Veteran homelessness is a problem in Denver. I think there are over 70 organizations that are combating homelessness and because of their efforts, there aren’t as many homeless veterans on the streets today. The Mission Continues Denver Service Platoon has one of the most engaged and largest memberships in the country, and we have donated over 4,000 hours of community service since I took over the platoon in 2016. We’ve rebuilt trails, worked with the local Habitat For Humanity, and worked with orphans at Mount Saint Vincent.

A year ago, the Mission Continues began including not just veterans but also nonmilitary in their platoons. For a long time, it has been said there is misunderstanding between the military and civilian world. In your platoon, have you seen the narrative change because of these projects?
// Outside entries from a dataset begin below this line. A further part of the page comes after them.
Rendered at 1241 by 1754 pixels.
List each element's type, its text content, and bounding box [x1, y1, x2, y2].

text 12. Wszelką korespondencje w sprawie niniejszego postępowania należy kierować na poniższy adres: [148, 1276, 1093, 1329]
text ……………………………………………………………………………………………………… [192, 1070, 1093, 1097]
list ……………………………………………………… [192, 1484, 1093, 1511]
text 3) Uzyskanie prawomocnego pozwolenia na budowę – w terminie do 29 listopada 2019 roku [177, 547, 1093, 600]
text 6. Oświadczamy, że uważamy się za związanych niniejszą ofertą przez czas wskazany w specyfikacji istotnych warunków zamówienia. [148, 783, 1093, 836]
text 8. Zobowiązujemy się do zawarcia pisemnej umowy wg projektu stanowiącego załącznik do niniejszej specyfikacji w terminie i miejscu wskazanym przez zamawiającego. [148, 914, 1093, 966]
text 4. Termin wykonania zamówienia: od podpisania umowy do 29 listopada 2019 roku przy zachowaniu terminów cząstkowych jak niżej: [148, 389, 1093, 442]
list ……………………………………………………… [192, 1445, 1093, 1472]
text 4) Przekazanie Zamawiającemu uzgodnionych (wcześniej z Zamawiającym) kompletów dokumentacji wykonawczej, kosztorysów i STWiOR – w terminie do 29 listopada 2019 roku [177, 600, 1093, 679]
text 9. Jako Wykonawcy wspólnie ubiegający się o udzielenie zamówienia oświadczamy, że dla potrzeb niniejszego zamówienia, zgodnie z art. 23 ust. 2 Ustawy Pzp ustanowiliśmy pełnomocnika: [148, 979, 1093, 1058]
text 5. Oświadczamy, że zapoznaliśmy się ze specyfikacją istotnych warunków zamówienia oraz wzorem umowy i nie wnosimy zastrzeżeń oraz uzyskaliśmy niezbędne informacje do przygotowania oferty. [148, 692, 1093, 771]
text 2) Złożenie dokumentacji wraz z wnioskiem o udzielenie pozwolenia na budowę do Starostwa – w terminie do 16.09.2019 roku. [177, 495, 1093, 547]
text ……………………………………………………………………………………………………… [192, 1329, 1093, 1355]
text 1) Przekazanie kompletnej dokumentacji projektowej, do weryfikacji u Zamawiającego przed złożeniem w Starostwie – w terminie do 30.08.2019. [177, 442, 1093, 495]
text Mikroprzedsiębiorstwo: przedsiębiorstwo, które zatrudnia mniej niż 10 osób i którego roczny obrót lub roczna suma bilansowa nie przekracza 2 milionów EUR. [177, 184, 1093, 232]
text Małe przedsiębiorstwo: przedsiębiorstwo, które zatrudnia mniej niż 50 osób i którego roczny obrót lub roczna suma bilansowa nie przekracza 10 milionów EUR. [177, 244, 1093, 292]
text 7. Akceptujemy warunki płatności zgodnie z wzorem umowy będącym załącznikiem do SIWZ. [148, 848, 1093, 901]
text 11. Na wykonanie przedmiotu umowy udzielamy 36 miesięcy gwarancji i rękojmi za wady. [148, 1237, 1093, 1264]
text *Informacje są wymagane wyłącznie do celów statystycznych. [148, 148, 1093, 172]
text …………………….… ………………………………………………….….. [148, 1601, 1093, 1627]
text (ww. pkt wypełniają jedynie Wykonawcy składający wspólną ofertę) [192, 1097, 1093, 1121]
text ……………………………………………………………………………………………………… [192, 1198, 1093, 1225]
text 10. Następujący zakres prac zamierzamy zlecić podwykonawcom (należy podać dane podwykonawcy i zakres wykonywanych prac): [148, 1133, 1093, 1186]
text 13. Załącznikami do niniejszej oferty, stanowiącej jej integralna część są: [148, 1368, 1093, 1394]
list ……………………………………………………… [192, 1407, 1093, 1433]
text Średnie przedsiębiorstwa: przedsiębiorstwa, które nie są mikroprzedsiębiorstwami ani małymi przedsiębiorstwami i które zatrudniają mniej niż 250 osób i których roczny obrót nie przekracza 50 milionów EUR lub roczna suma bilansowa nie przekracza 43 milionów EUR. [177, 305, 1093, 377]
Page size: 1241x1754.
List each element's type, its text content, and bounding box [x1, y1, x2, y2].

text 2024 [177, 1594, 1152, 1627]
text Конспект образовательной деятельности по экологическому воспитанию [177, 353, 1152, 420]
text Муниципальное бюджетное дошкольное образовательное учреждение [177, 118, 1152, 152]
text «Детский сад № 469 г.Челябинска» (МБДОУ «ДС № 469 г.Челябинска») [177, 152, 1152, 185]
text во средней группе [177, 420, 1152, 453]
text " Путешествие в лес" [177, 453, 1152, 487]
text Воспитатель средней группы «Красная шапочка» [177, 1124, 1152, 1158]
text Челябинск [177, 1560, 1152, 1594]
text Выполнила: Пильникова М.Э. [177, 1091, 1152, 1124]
Absolutely. That was something that came with my experience. When I first joined, some of the organizations were exclusively for veterans. Today, a lot of the organizations are around 60 percent veterans, 40 percent nonveterans. I can’t tell you how helpful that has been for our platoon. It certainly does change the conversation. I remember serving with Team Rubicon during the flood with a guy named Dave. I asked Dave what branch he was in, and he said, “Oh man. I wasn’t in a branch, but I definitely love getting out there and helping people and being around a bunch of salty, foul-mouthed, rowdy vets.” The light bulb went off for me: Veterans don’t have a monopoly on the sense of service; everybody has that sense of service. It’s just how they choose to express that and feed that desire. Everyone’s path is unique. We may have never served overseas, but we are serving together now.